A growing body of literature suggests the degree to which students feel a sense of connectedness to an institution influences academic achievement. Additionally, research indicates that many students of color are disconnected from the school setting because of a cultural divide between students and educators. The research highlights the differences in students’ sense of belonging by race, institution type (2-year or 4-year), and first-generation status. Underrepresented ethnic minority students and first-generation students report a lower sense of belonging than continuing-generation students or white students.
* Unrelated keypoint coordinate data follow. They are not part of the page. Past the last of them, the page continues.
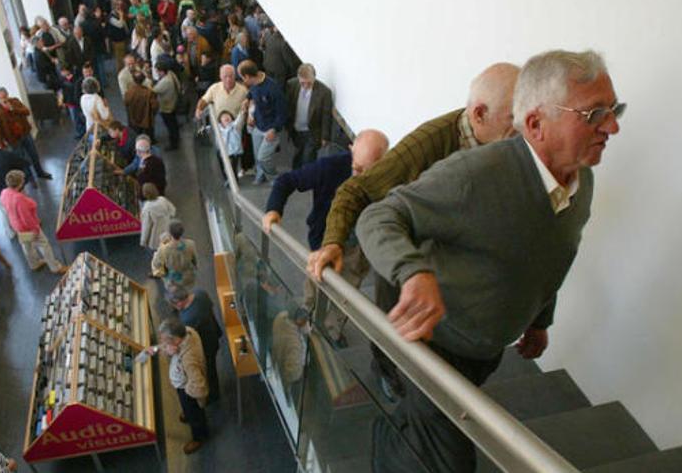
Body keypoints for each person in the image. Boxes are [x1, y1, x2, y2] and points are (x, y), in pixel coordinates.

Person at [357, 50, 623, 473]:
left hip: (485, 350)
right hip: (432, 347)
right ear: (535, 124)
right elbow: (379, 216)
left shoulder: (581, 180)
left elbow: (558, 251)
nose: (612, 126)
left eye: (613, 109)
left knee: (424, 430)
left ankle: (396, 428)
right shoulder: (474, 175)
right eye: (594, 115)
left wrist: (540, 319)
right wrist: (413, 272)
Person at [307, 62, 520, 401]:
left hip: (454, 286)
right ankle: (389, 375)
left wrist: (537, 318)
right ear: (480, 114)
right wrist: (333, 242)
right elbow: (355, 191)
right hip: (407, 271)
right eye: (515, 117)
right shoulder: (429, 144)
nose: (524, 128)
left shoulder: (507, 148)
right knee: (398, 335)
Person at [263, 130, 388, 339]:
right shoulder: (330, 167)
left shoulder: (389, 176)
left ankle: (332, 331)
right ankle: (308, 313)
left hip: (358, 249)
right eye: (356, 169)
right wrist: (273, 209)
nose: (359, 178)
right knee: (314, 281)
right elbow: (286, 180)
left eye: (368, 172)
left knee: (347, 294)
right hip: (323, 242)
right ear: (351, 150)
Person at [148, 318, 208, 454]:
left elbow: (200, 387)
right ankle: (188, 413)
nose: (163, 342)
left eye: (165, 340)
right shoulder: (187, 331)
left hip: (188, 390)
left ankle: (199, 437)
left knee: (195, 415)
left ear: (175, 340)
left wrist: (187, 392)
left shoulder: (188, 359)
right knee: (189, 411)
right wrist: (162, 348)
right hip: (184, 384)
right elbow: (171, 345)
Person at [0, 170, 68, 274]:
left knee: (26, 245)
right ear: (20, 183)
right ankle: (55, 267)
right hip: (27, 227)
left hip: (16, 225)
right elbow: (26, 218)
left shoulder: (4, 192)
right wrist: (35, 229)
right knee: (44, 245)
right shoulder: (19, 199)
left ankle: (34, 264)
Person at [167, 286, 223, 403]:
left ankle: (212, 395)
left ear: (179, 301)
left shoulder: (188, 319)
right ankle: (213, 392)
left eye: (175, 304)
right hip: (213, 335)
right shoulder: (200, 292)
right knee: (212, 368)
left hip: (205, 346)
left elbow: (185, 337)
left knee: (208, 370)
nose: (175, 308)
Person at [239, 59, 287, 184]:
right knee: (257, 156)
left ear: (248, 76)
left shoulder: (273, 88)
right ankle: (260, 176)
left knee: (263, 157)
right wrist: (246, 100)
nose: (243, 81)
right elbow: (252, 93)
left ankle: (275, 178)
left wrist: (274, 129)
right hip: (257, 126)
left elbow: (282, 113)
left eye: (243, 78)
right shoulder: (254, 84)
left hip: (270, 129)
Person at [0, 87, 53, 180]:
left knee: (34, 154)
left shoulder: (15, 101)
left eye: (4, 97)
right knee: (21, 159)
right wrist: (1, 142)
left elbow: (26, 111)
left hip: (25, 133)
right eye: (0, 98)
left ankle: (40, 172)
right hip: (13, 139)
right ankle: (29, 177)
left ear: (7, 95)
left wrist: (13, 109)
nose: (3, 100)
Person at [286, 63, 334, 168]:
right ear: (298, 79)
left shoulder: (324, 92)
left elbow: (326, 116)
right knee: (297, 157)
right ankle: (296, 180)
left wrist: (325, 136)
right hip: (296, 130)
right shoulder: (291, 85)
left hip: (312, 131)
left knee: (308, 159)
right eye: (303, 83)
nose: (306, 86)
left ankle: (306, 182)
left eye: (309, 83)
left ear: (314, 78)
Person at [152, 220, 197, 292]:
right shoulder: (191, 244)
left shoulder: (163, 249)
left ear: (170, 234)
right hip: (188, 277)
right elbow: (195, 261)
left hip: (172, 280)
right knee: (188, 293)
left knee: (175, 297)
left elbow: (156, 264)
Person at [152, 62, 182, 150]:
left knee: (170, 125)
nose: (157, 73)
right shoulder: (171, 74)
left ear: (162, 71)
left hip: (167, 106)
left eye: (158, 71)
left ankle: (173, 144)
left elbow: (154, 90)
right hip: (173, 102)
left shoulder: (165, 81)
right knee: (174, 123)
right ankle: (176, 138)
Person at [140, 182, 175, 250]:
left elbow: (146, 227)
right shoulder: (163, 200)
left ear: (145, 194)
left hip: (155, 238)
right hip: (167, 231)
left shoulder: (147, 208)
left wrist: (143, 242)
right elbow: (173, 211)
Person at [124, 71, 159, 139]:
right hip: (147, 118)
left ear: (133, 80)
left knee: (136, 135)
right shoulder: (149, 92)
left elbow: (126, 103)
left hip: (134, 118)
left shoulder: (129, 92)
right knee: (149, 134)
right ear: (144, 79)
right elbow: (155, 106)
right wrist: (153, 114)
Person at [58, 64, 86, 139]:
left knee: (76, 119)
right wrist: (64, 101)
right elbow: (64, 92)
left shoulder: (76, 79)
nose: (61, 73)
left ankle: (82, 133)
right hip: (70, 103)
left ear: (67, 71)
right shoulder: (63, 79)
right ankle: (82, 132)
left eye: (62, 71)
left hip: (75, 103)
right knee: (77, 119)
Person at [215, 109, 244, 178]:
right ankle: (226, 178)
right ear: (220, 120)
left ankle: (234, 179)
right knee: (223, 167)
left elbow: (239, 120)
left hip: (234, 152)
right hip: (223, 151)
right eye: (223, 116)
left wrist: (242, 112)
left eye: (228, 116)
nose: (226, 117)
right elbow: (208, 129)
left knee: (233, 167)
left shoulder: (235, 126)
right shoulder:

We know, when underrepresented student populations do not feel a strong sense of belonging on their campus, it impacts how they integrate, perform and persist. Students at four-year institutions who felt a higher sense of belonging were more likely to utilize campus services such as student advising and financial aid services than those at two-year colleges. Related research suggests students who use these services are more likely to persist through their second and third years of college
Moreover, Gummadam, P., Pittman, L. D., & Ioffe, M. (2016) found that “ in the absence of a strong sense of school belonging, ethnic identity was linked with self-worth. This suggests that a strong feeling of belonging to one’s own ethnic group may protect minority students who feel disconnected from their college”. Therefore, predominantly white institutions of higher education bear a greater responsibility for ensuring the elimination of environments that perpetuate microaggressions. When students are disconnected from both a strong sense of belonging and ethnic connections, the likelihood of attrition is avoidably increased.
As part of its efforts to improve retention rates and diversity, over the past several years, TCNJ has increased its efforts to better understand and enhance belongingness for typically marginalized students.
- Are there identifiable indicators that some students “belong” more than others?
- What are strategies that instructors might incorporate to minimize the possibilities for students to be marginalized and/or totally excluded within classroom settings?
- How do we effectively contribute to creating a climate that truly welcomes, respects, and engages all members of the TCNJ student population?
Gummadam, P., Pittman, L. D., & Ioffe, M. (2016). School belonging, ethnic identity, and psychological adjustment among ethnic minority college students. The Journal of Experimental Education, 84(2), 289-306.
Lee, E., LaDousa, C.edts. (2015) College Students’ Experiences of Power and Marginality: Sharing Spaces and Negotiating Differences.